An interesting case would be if m_var is e.g. int and r_var is long.
Any helps would be highly appreciated. Thank you.
The common pattern to achieve what you want is to actually perform it in the opposite direction: provide an implicit conversion from T to the template and only define the operator for the template.
template <typename T>
struct test {
T m_var;
test( T const & t ) : m_var(t) {} // implicit conversion
test& operator+=( T const & rhs ) {
m_var += rhs.m_var;
}
friend test operator+( test lhs, test const & rhs ) { // *
return lhs += rhs;
}
};
// * friend only to allow us to define it inside the class declaration
A couple of details on the idiom: operator+ is declared as friend only to allow us to define a free function inside the class curly braces. This has some advantages when it comes to lookup for the compiler, as it will only consider that operator if either one of the arguments is already a test.
Since the constructor is implicit, a call test<int> a(0); test<int> b = a + 5; will be converted into the equivalent of test<int> b( a + test<int>(5) ); Conversely if you switch to 5 + a.
The operator+ is implemented in terms of operator+=, in a one-liner by taking the first argument by value. If the operator was any more complex this would have the advantage of providing both operators with a single implementation.
The issue with your operator+ is you have 3 template parameters, one for the return type as well as the cast, but there is no way for the compiler to automatically resolve that parameter.
You are also committing a few evils there with casts.
You can take advantage of the that if you define operator+ as a free template function in your namespace it will only have effect for types defined in that namespace.
Within your namespace therefore I will define, using just T and U
template< typename T >
T operator+( const T & t1, const T& t2 )
{
T t( t1 );
t += t2; // defined within T in your namespace
return t;
}
template< typename T, typename U >
T operator+( const T& t, const U& u )
{
return t + T(u);
}
template< typename T, typename U >
T operator+( const U& u, const T& t )
{
return T(u) + t;
}
a + b in general is not covered by this template unless one of the types of a and b is in the namespace where the template was defined.
You should not overload op+ for unrelated types that you know nothing about – this can break perfectly working code that already exists.
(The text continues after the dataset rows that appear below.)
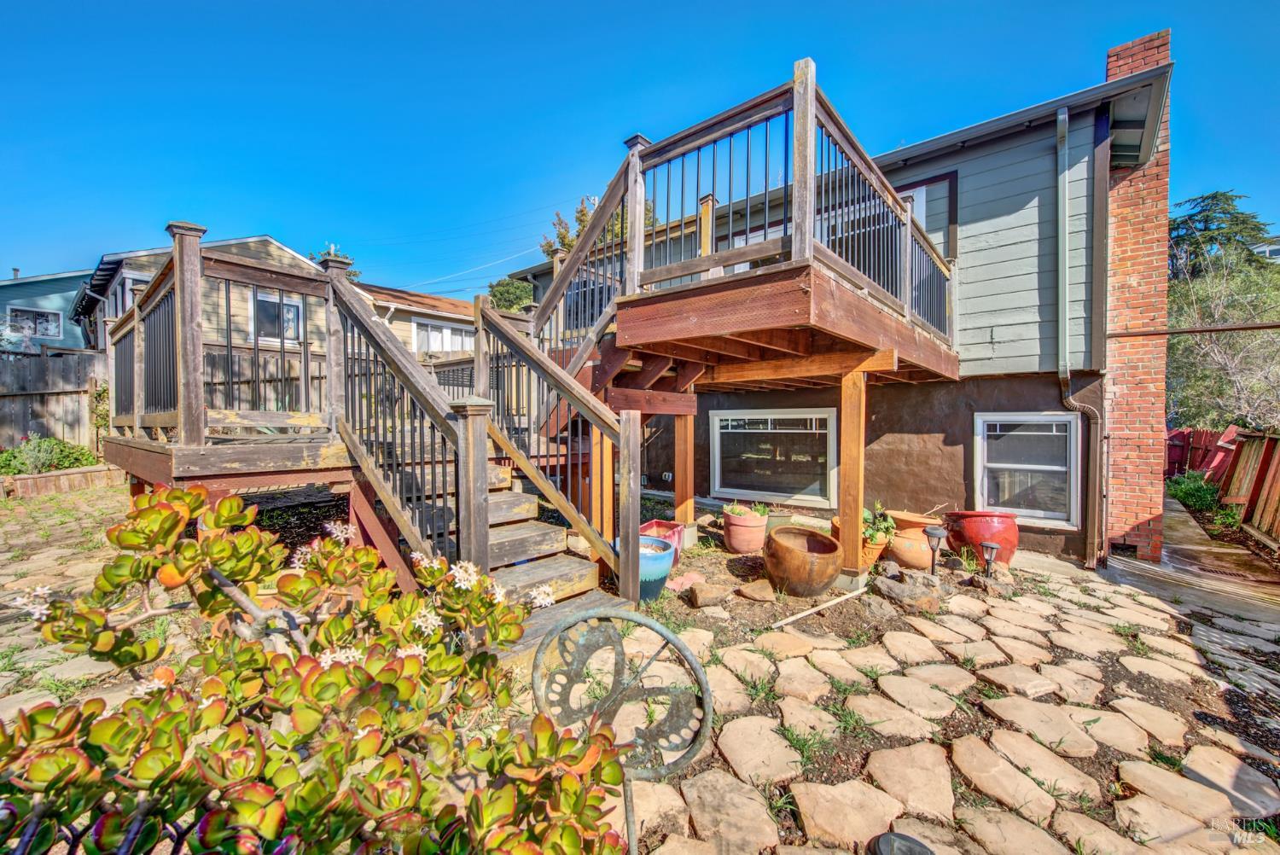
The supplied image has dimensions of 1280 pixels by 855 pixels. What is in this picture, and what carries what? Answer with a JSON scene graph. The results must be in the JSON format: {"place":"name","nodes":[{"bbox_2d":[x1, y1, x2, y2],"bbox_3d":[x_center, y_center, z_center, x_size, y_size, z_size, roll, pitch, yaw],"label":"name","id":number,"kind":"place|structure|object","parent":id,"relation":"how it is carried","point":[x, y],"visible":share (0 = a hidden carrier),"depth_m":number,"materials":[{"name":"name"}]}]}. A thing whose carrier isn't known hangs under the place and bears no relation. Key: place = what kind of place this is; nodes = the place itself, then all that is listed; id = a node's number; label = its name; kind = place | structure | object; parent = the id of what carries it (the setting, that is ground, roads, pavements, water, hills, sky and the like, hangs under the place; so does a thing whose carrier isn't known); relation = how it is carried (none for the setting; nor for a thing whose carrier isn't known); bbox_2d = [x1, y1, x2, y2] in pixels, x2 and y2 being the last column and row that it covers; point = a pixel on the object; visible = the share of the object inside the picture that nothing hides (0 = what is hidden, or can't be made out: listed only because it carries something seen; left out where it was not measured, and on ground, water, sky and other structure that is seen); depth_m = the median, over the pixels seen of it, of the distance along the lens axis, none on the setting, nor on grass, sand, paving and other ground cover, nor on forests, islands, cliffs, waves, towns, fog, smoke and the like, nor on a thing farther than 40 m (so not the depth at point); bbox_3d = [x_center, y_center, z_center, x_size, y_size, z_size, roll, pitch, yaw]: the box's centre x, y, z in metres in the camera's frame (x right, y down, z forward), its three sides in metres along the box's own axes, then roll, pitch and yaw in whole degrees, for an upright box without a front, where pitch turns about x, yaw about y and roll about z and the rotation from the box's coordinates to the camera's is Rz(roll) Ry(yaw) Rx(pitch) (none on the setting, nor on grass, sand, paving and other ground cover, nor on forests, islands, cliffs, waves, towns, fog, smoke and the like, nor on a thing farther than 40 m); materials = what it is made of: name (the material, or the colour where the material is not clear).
{"place":"outdoors","nodes":[
{"label":"outdoors","id":0,"kind":"place"},
{"bbox_2d":[0,267,92,353],"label":"blue house","id":1,"kind":"structure","parent":0,"point":[66,290],"depth_m":17.99,"materials":[{"name":"blue paint"}]},
{"bbox_2d":[6,306,62,337],"bbox_3d":[-19.746,-3.402,16.225,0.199,1.029,1.304,2,2,41],"label":"window","id":2,"kind":"structure","parent":1,"relation":"in","point":[43,332],"depth_m":16.26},
{"bbox_2d":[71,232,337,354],"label":"neighboring house","id":3,"kind":"structure","parent":0,"point":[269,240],"depth_m":12.49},
{"bbox_2d":[254,290,302,343],"bbox_3d":[-7.703,-2.332,10.659,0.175,1.213,0.942,2,2,41],"label":"window","id":4,"kind":"structure","parent":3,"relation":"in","point":[291,312],"depth_m":10.61,"materials":[{"name":"glass"}]},
{"bbox_2d":[344,282,479,362],"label":"neighboring house","id":5,"kind":"structure","parent":0,"point":[467,325],"depth_m":14.70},
{"bbox_2d":[413,318,476,354],"bbox_3d":[-5.005,-2.187,13.103,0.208,1.186,1.884,2,2,41],"label":"window","id":6,"kind":"structure","parent":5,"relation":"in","point":[445,330],"depth_m":12.92,"materials":[{"name":"white"}]},
{"bbox_2d":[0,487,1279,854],"label":"stone patio","id":7,"kind":"structure","parent":0,"point":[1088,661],"materials":[{"name":"stone"}]},
{"bbox_2d":[0,465,124,499],"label":"brick edging","id":8,"kind":"object","parent":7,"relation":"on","point":[94,469],"visible":0.86,"depth_m":7.93,"materials":[{"name":"brown"}]},
{"bbox_2d":[0,482,627,854],"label":"shrub","id":9,"kind":"object","parent":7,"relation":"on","point":[46,712],"visible":0.99,"depth_m":1.12,"materials":[{"name":"plant"}]},
{"bbox_2d":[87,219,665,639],"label":"wooden deck","id":10,"kind":"structure","parent":7,"relation":"on","point":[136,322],"materials":[{"name":"brown wood"}]},
{"bbox_2d":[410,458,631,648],"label":"wooden stairs","id":11,"kind":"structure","parent":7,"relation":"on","point":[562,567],"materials":[{"name":"wood"}]},
{"bbox_2d":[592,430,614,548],"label":"wooden post","id":12,"kind":"object","parent":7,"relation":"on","point":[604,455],"visible":0.56,"depth_m":4.62,"materials":[{"name":"brown wood"}]},
{"bbox_2d":[529,610,715,854],"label":"metal sculpture","id":13,"kind":"object","parent":7,"relation":"on","point":[705,689],"visible":0.96,"depth_m":1.73,"materials":[{"name":"metal"}]},
{"bbox_2d":[617,533,675,600],"bbox_3d":[0.034,1.202,4.228,0.538,0.441,0.525,2,2,41],"label":"blue pot","id":14,"kind":"object","parent":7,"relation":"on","point":[667,561],"visible":0.62,"depth_m":4.04,"materials":[{"name":"blue ceramic"}]},
{"bbox_2d":[673,408,695,529],"bbox_3d":[0.528,0.561,5.949,0.188,1.563,0.188,2,2,41],"label":"wooden post","id":15,"kind":"object","parent":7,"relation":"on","point":[677,491],"visible":0.8,"depth_m":5.88,"materials":[{"name":"brown wood"}]},
{"bbox_2d":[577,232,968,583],"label":"deck","id":16,"kind":"structure","parent":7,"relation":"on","point":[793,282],"materials":[{"name":"brown wood"}]},
{"bbox_2d":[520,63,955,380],"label":"deck railing","id":17,"kind":"object","parent":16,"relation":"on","point":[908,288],"visible":0.7,"depth_m":4.28,"materials":[{"name":"brown wood"}]},
{"bbox_2d":[763,523,845,597],"bbox_3d":[1.459,1.223,4.533,0.711,0.489,0.707,2,2,41],"label":"pot","id":18,"kind":"object","parent":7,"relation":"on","point":[825,539],"visible":0.99,"depth_m":4.26,"materials":[{"name":"brown ceramic"}]},
{"bbox_2d":[837,366,866,577],"bbox_3d":[2.009,0.442,4.711,0.174,1.897,0.169,2,2,41],"label":"wooden post","id":19,"kind":"object","parent":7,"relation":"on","point":[860,509],"visible":0.98,"depth_m":4.65,"materials":[{"name":"brown wood"}]},
{"bbox_2d":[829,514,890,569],"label":"terracotta pot","id":20,"kind":"object","parent":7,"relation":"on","point":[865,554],"visible":0.34,"depth_m":5.06,"materials":[{"name":"orange ceramic"}]},
{"bbox_2d":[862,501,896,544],"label":"potted plant","id":21,"kind":"object","parent":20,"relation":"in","point":[865,514],"visible":0.63,"depth_m":5.27,"materials":[{"name":"green plant"}]},
{"bbox_2d":[866,831,934,854],"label":"path light","id":22,"kind":"object","parent":7,"relation":"on","point":[887,836],"visible":0.99,"depth_m":1.76,"materials":[{"name":"black"}]},
{"bbox_2d":[884,509,940,569],"bbox_3d":[2.972,1.232,5.479,0.610,0.554,0.601,2,2,41],"label":"terracotta pot","id":23,"kind":"object","parent":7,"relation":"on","point":[908,561],"visible":0.73,"depth_m":5.25,"materials":[{"name":"ceramic"}]},
{"bbox_2d":[942,509,1018,563],"bbox_3d":[3.754,1.205,5.514,0.700,0.579,0.679,2,2,41],"label":"red pot","id":24,"kind":"object","parent":7,"relation":"on","point":[986,529],"visible":0.83,"depth_m":5.25,"materials":[{"name":"red ceramic"}]},
{"bbox_2d":[0,0,1279,299],"label":"sky","id":25,"kind":"structure","parent":0,"point":[319,6],"materials":[{"name":"blue"}]},
{"bbox_2d":[496,45,1176,575],"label":"house","id":26,"kind":"structure","parent":0,"point":[970,153],"depth_m":5.96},
{"bbox_2d":[710,406,839,506],"bbox_3d":[1.975,0.415,7.422,1.979,1.510,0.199,2,2,41],"label":"window","id":27,"kind":"structure","parent":26,"relation":"in","point":[722,490],"depth_m":7.37,"materials":[{"name":"glass"}]},
{"bbox_2d":[897,171,957,261],"bbox_3d":[3.614,-2.511,6.835,1.168,1.517,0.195,2,2,41],"label":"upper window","id":28,"kind":"structure","parent":26,"relation":"in","point":[928,223],"depth_m":6.51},
{"bbox_2d":[972,411,1081,528],"bbox_3d":[4.740,0.480,6.118,1.113,1.497,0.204,2,2,41],"label":"window","id":29,"kind":"structure","parent":26,"relation":"in","point":[1048,467],"depth_m":6.11,"materials":[{"name":"white"}]},
{"bbox_2d":[1054,100,1107,569],"bbox_3d":[5.062,-1.012,5.641,0.541,5.223,0.456,2,2,41],"label":"downspout","id":30,"kind":"object","parent":26,"relation":"attached to","point":[1061,141],"visible":0.96,"depth_m":5.80,"materials":[{"name":"grey metal"}]},
{"bbox_2d":[1102,26,1172,570],"bbox_3d":[5.875,-1.366,5.967,0.699,5.845,0.691,2,2,41],"label":"brick chimney","id":31,"kind":"object","parent":26,"relation":"attached to","point":[1110,66],"visible":0.79,"depth_m":5.78,"materials":[{"name":"red brick"}]},
{"bbox_2d":[1110,320,1279,336],"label":"power line","id":32,"kind":"object","parent":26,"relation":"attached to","point":[1218,330],"visible":1,"depth_m":5.43,"materials":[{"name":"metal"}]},
{"bbox_2d":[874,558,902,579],"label":"rock","id":33,"kind":"object","parent":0,"point":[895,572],"visible":0.94,"depth_m":4.87,"materials":[{"name":"grey stone"}]},
{"bbox_2d":[1118,495,1279,625],"label":"concrete path","id":34,"kind":"structure","parent":0,"point":[1178,537],"materials":[{"name":"concrete"}]},
{"bbox_2d":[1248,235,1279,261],"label":"distant house","id":35,"kind":"structure","parent":0,"point":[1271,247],"depth_m":23.12,"materials":[{"name":"white paint"}]},
{"label":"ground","id":36,"kind":"structure","parent":0},
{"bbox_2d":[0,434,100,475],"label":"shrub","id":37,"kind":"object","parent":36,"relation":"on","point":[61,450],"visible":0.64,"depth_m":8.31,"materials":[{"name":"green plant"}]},
{"bbox_2d":[0,348,110,454],"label":"wooden fence","id":38,"kind":"object","parent":36,"relation":"on","point":[38,382],"visible":0.66,"depth_m":9.50,"materials":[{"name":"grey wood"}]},
{"bbox_2d":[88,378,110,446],"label":"climbing plant","id":39,"kind":"object","parent":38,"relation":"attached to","point":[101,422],"visible":0.5,"depth_m":8.60,"materials":[{"name":"green plant"}]},
{"bbox_2d":[308,242,358,278],"bbox_3d":[-13.697,-4.051,22.327,3.007,8.160,2.812,2,2,41],"label":"tree","id":40,"kind":"object","parent":36,"relation":"on","point":[354,272],"visible":0.12,"depth_m":21.86,"materials":[{"name":"green plant"}]},
{"bbox_2d":[486,276,535,312],"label":"tree","id":41,"kind":"object","parent":36,"relation":"on","point":[517,288],"visible":0.4,"depth_m":15.88,"materials":[{"name":"green plant"}]},
{"bbox_2d":[538,192,654,257],"bbox_3d":[-1.331,-4.618,18.917,4.965,8.103,4.829,2,2,41],"label":"tree","id":42,"kind":"object","parent":36,"relation":"on","point":[579,220],"visible":0.17,"depth_m":17.96,"materials":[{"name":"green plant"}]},
{"bbox_2d":[638,519,686,563],"bbox_3d":[0.166,1.203,5.092,0.472,0.379,0.551,2,2,41],"label":"planter","id":43,"kind":"object","parent":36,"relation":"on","point":[657,522],"visible":0.45,"depth_m":5.09,"materials":[{"name":"ceramic"}]},
{"bbox_2d":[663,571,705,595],"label":"stone","id":44,"kind":"object","parent":36,"relation":"on","point":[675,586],"visible":0.79,"depth_m":4.45,"materials":[{"name":"pink stone"}]},
{"bbox_2d":[686,581,728,607],"bbox_3d":[0.568,1.401,4.179,0.317,0.148,0.264,-1,2,-26],"label":"rock","id":45,"kind":"object","parent":36,"relation":"on","point":[700,594],"visible":0.99,"depth_m":4.09,"materials":[{"name":"stone"}]},
{"bbox_2d":[721,507,769,555],"bbox_3d":[1.188,1.181,5.586,0.527,0.444,0.529,2,2,41],"label":"terracotta pot","id":46,"kind":"object","parent":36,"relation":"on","point":[740,529],"visible":0.88,"depth_m":5.37,"materials":[{"name":"ceramic"}]},
{"bbox_2d":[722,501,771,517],"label":"potted plant","id":47,"kind":"object","parent":46,"relation":"in","point":[742,512],"visible":0.78,"depth_m":5.60,"materials":[{"name":"green plant"}]},
{"bbox_2d":[737,578,777,602],"bbox_3d":[1.037,1.422,4.344,0.323,0.126,0.309,2,2,41],"label":"rock","id":48,"kind":"object","parent":36,"relation":"on","point":[753,594],"visible":0.99,"depth_m":4.26,"materials":[{"name":"stone"}]},
{"bbox_2d":[772,585,866,627],"bbox_3d":[1.483,1.474,4.094,1.043,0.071,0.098,-1,2,-33],"label":"wooden stick","id":49,"kind":"object","parent":36,"relation":"on","point":[785,621],"visible":0.99,"depth_m":4.04,"materials":[{"name":"wood"}]},
{"bbox_2d":[870,571,942,612],"bbox_3d":[2.341,1.430,4.403,0.487,0.270,0.540,-1,2,-32],"label":"rock","id":50,"kind":"object","parent":36,"relation":"on","point":[900,586],"visible":0.96,"depth_m":4.27,"materials":[{"name":"grey stone"}]},
{"bbox_2d":[923,525,947,575],"bbox_3d":[2.844,1.236,4.806,0.201,0.515,0.206,2,2,41],"label":"path light","id":51,"kind":"object","parent":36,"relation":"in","point":[938,534],"visible":0.99,"depth_m":4.76,"materials":[{"name":"black metal"}]},
{"bbox_2d":[978,539,1000,577],"bbox_3d":[3.339,1.300,4.770,0.166,0.410,0.170,2,2,41],"label":"path light","id":52,"kind":"object","parent":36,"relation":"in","point":[988,544],"visible":0.99,"depth_m":4.73,"materials":[{"name":"black"}]},
{"bbox_2d":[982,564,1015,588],"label":"rock","id":53,"kind":"object","parent":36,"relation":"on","point":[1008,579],"visible":0.84,"depth_m":4.64,"materials":[{"name":"grey stone"}]},
{"bbox_2d":[1165,470,1230,518],"bbox_3d":[10.085,1.254,8.997,1.003,0.825,1.185,2,2,41],"label":"shrub","id":54,"kind":"object","parent":36,"relation":"on","point":[1190,494],"visible":0.63,"depth_m":8.85,"materials":[{"name":"green plant"}]},
{"bbox_2d":[1163,425,1240,486],"bbox_3d":[12.632,0.824,11.479,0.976,1.676,3.705,2,2,41],"label":"red fence","id":55,"kind":"object","parent":36,"relation":"on","point":[1195,462],"visible":0.51,"depth_m":11.15,"materials":[{"name":"red wood"}]},
{"bbox_2d":[1163,257,1279,431],"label":"tree","id":56,"kind":"object","parent":36,"relation":"on","point":[1223,310],"visible":0.73,"depth_m":12.31,"materials":[{"name":"plant"}]},
{"bbox_2d":[1169,190,1278,276],"bbox_3d":[23.414,-5.023,20.930,6.454,9.347,6.467,2,2,41],"label":"conifer tree","id":57,"kind":"object","parent":36,"relation":"on","point":[1201,220],"visible":0.35,"depth_m":19.93,"materials":[{"name":"plant"}]},
{"bbox_2d":[1219,427,1279,548],"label":"wooden fence","id":58,"kind":"object","parent":36,"relation":"on","point":[1241,467],"visible":0.92,"depth_m":7.05,"materials":[{"name":"brown wood"}]}
]}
You should involve your class as at least one of the parameters to the op+ overload.
If you don't want an implicit conversion from T to A<T>, then I would just write out the overloads. This is the clearest code, and isn't long at all, if you follow the "# to #=" overloading pattern:
template<class T>
struct A {
explicit A(T);
A& operator+=(A const &other) {
m_var += other.m_var;
// This could be much longer, but however long it is doesn't change
// the length of the below overloads.
return *this;
}
A& operator+=(T const &other) {
*this += A(other);
return *this;
}
friend A operator+(A a, A const &b) {
a += b;
return a;
}
friend A operator+(A a, T const &b) {
a += A(b);
return a;
}
friend A operator+(T const &a, A b) {
b += A(a);
return b;
}
private:
T m_var;
};
C++0x solution
template <class T>
class A
{
private:
T m_var;
public:
operator T () const { return m_var; }
A(T x): m_var(x){}
};
template<class T,class U, class V>
auto operator+ (const U& r_var1, const V& r_var2) -> decltype(r_var1+r_var2)
{
return (r_var1 + r_var2 );
}
int main(){
A<int> a(5);
a = a+10;
a = 10 + a;
}
Unfortunately changing template<class T,class U, class V> to template<class U, class V> invokes segmentation fault on gcc 4.5.1. I have no idea why?